§ Required task A:
Write out the passage from the piece on Amazon's purchase of ABEbooks, starting at "Interesting how last" and ending at "Amazon their share).".
§ Required task B:
In the rows, starting at the first row and ending at the row that contains "order: Poales", switch "phylum" to "division". Give back only those rows, with nothing else changed.

§ Extract provided:
--------------------------------
AMAZON’S CON GAME

Interesting how last week on August 1st,  Amazon.com announced it bought ABEbooks, one of the largest resellers of out-of-print books (over 100 million books they claim). ABE was a Canadian outfit that began seven years ago as a service to booksellers who wanted to post their listings online and remain fairly independent about it. Book Beat was one of those thousands of small independent retailers who used the service. We left ABE last year as we saw them become more demanding and greedy. They no longer allowed booksellers to process their own orders, inflated credit-card processing fees and took a larger cut from the already slim margins of booksellers. Bookselling collectives popped up mainly in Europe to combat the oppressive conditions online. Many are now jumping ship under the Amazon announcement of August 1st (at least those who don’t feel the need to give Amazon their share).
--------------------------------
§ Information shown:
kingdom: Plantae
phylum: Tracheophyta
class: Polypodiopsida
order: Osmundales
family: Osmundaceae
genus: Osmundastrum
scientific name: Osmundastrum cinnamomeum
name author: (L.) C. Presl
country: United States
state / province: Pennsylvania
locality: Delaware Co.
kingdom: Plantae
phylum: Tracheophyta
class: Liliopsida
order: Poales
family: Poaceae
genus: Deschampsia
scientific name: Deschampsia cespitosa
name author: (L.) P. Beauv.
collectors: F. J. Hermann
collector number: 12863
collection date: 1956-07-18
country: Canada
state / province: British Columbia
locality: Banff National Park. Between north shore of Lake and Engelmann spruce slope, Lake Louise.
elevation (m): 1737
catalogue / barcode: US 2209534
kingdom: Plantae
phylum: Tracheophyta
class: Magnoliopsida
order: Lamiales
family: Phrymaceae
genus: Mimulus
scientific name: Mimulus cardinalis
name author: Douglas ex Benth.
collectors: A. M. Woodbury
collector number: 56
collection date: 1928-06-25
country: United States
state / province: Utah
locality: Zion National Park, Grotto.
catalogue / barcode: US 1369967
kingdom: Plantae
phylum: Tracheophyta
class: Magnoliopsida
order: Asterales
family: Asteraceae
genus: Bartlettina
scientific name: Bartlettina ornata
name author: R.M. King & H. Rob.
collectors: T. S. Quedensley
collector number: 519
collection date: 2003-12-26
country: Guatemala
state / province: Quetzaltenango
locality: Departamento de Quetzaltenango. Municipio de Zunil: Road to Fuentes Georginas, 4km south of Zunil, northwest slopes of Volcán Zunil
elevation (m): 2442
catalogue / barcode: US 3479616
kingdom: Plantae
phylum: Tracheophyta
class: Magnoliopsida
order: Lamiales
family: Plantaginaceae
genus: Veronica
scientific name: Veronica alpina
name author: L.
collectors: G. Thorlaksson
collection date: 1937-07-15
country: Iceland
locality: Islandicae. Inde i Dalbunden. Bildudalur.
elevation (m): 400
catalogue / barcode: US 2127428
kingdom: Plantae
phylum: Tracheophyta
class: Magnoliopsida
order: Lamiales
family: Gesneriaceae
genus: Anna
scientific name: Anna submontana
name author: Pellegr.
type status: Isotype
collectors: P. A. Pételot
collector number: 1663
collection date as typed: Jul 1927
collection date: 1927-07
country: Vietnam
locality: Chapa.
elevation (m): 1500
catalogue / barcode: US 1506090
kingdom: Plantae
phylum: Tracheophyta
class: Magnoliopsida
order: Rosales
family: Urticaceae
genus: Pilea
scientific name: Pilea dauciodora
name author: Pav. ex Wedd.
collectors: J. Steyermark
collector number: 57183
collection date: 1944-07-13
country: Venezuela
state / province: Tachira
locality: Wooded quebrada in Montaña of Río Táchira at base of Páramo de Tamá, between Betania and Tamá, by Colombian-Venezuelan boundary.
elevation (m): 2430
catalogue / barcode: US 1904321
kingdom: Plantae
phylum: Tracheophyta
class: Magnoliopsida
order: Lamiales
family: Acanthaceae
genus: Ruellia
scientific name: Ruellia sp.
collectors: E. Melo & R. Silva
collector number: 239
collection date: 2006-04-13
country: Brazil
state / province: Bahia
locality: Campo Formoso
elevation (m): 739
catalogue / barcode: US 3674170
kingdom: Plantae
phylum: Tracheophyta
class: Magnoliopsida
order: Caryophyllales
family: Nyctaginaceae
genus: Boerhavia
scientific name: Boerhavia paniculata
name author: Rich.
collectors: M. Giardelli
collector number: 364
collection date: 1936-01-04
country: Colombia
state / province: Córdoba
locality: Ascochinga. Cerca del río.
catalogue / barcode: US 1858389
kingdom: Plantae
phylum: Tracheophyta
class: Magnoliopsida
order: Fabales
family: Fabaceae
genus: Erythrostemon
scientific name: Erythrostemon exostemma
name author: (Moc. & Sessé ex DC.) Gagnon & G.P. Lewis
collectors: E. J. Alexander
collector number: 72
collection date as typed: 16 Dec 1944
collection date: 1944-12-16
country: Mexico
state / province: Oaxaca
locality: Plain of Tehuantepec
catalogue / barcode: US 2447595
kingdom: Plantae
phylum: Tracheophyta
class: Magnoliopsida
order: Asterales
--------------------------------
§ Exercise answer A:
Interesting how last week on August 1st,  Amazon.com announced it bought ABEbooks, one of the largest resellers of out-of-print books (over 100 million books they claim). ABE was a Canadian outfit that began seven years ago as a service to booksellers who wanted to post their listings online and remain fairly independent about it. Book Beat was one of those thousands of small independent retailers who used the service. We left ABE last year as we saw them become more demanding and greedy. They no longer allowed booksellers to process their own orders, inflated credit-card processing fees and took a larger cut from the already slim margins of booksellers. Bookselling collectives popped up mainly in Europe to combat the oppressive conditions online. Many are now jumping ship under the Amazon announcement of August 1st (at least those who don’t feel the need to give Amazon their share).

§ Exercise answer B:
kingdom: Plantae
division: Tracheophyta
class: Polypodiopsida
order: Osmundales
family: Osmundaceae
genus: Osmundastrum
scientific name: Osmundastrum cinnamomeum
name author: (L.) C. Presl
country: United States
state / province: Pennsylvania
locality: Delaware Co.
kingdom: Plantae
division: Tracheophyta
class: Liliopsida
order: Poales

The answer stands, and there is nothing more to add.